The Adoption and Jewish Identity Project supports Jewish adoptees and their families in creating healthy personal, family, and communal identities, and advocates for an inclusive Jewish community that is fully welcoming to adoptees.

About 10 years ago, it became increasingly clear to us – both Jewish adoptive mothers, Jayne to a daughter in her late teens adopted in a same-race domestic adoption and Jenny to a then-toddler adopted from China – that Jewish adoptees face a unique set of circumstances. We knew from first-hand experience that many Jewish adoptees grapple with a unique set of identity issues, and that their parents can feel isolated and alone as they strive to support their children in their identity journeys. While some of these challenges are common to all adoptees, others are specific to the Jewish community, rooted in common assumptions about what a Jew looks like, “Jewish” abilities, and what makes someone authentically Jewish.

Searching for resources for ourselves and our children, we realized that virtually none existed. In fact, despite the fact that American Jews adopt at about twice the rate of the general population, very little was known about the real-life experiences of Jewish adoptees and their families. We created the Adoption & Jewish Identity Project (AJIP) to address this void.

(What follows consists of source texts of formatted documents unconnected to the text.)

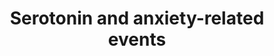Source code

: ---
annotations:
- type: Cell Type Ontology
  value: cerebral cortex neuron
- type: Disease Ontology
  value: anxiety disorder
- type: Pathway Ontology
  value: disease pathway
- type: Pathway Ontology
  value: disease pathway
- type: Pathway Ontology
  value: signaling pathway
authors:
- Khanspers
- Egonw
- MaintBot
- Eweitz
description: 'Stress and anxiety disorders are risk factors for depression and these
  behaviours are modulated by corticotropin releasing factor (CRFR1) and serotonin
  (5-HT2R) receptors. (Source: Berg et al "5-Hydroxytryptamine type 2A receptors regulate
  cyclic AMP accumulation in a neuronal cell line by protein kinase C-dependent and
  calcium/calmodulin-dependent mechanisms").  Proteins on this pathway have targeted
  assays available via the [https://assays.cancer.gov/available_assays?wp_id=WP3944
  CPTAC Assay Portal]'
last-edited: 2021-12-17
organisms:
- Homo sapiens
redirect_from:
- /index.php/Pathway:WP3944
- /instance/WP3944
schema-jsonld:
- '@context': https://schema.org/
  '@id': https://wikipathways.github.io/pathways/WP3944.html
  '@type': Dataset
  creator:
    '@type': Organization
    name: WikiPathways
  description: 'Stress and anxiety disorders are risk factors for depression and these
    behaviours are modulated by corticotropin releasing factor (CRFR1) and serotonin
    (5-HT2R) receptors. (Source: Berg et al "5-Hydroxytryptamine type 2A receptors
    regulate cyclic AMP accumulation in a neuronal cell line by protein kinase C-dependent
    and calcium/calmodulin-dependent mechanisms").  Proteins on this pathway have
    targeted assays available via the [https://assays.cancer.gov/available_assays?wp_id=WP3944
    CPTAC Assay Portal]'
  keywords:
  - CRHR1
  - CRH
  - GRIN2D
  - Ketanserin
  - HTR1A
  - PPP3CA
  - Serotonin
  - PLCD4
  - NLGN1
  - HTR2C
  - ARC
  - FOS
  - PLEK
  - HTR2A
  - PRKCB
  license: CC0
  name: Serotonin and anxiety-related events
seo: CreativeWork
title: Serotonin and anxiety-related events
wpid: WP3944
---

AJIP began as a research project. In 2010 we launched the first-ever in-depth survey of American Jewish adoptive parents. While this survey provided valuable context, we knew from the outset that the voices of adoptees must be central to any effort to understand the adoptive experience. In 2014 we embarked on an oral history project with a diverse group of adoptees raised in American Jewish families. Their reflections – on their experiences in the Jewish community, on their birth heritages and first families, and on their multifaceted and evolving identities – are at the heart of AJIP’s work.

We’re now hard at work on a book that explores Jewish adoption in its full complexity. At the same time, we have begun to shift our focus away from an emphasis on research. In 2017, AJIP became a sponsored project of Jumpstart Labs, a “thinkubator” for new approaches to building organizations within and beyond the Jewish community. We also gathered a dynamic Advisory Board, made up of a diverse group of adoptees, adoptive parents, and adoption professionals. Under their guidance, we are creating a non-profit organization, dedicated to education, advocacy, and support:

  • education about adoption within American Jewry,
  • advocacy for an inclusive Jewish community that is fully welcoming to adoptees,
  • support for adoptees, their families, and those who work with them.

We invite you to join with us in our work to create a more just, equitable, and inclusive Jewish world.

“Growing up, I felt like a really good imposter.  I could fit in within this cookie cutter intense environment, but I didn’t feel I belonged.”

(Transnational, transracial adoptee from Columbia) 

“No matter which way I tried to feel out my Honduran heritage, I was culturally incompetent in what was supposed to be mine.”

(Transnational, transracial adoptee from Honduras)

“As a blond, blue-eyed kid at Solomon Schechter, I was plopped into a homogeneous soup. I was asked why I looked different—I wasn’t really sure.”

(Domestic, white, same-race adoptee)

“I think the Jewish community is strong enough to open its borders more.  I’m also asking it to be brave, to be uncomfortable.”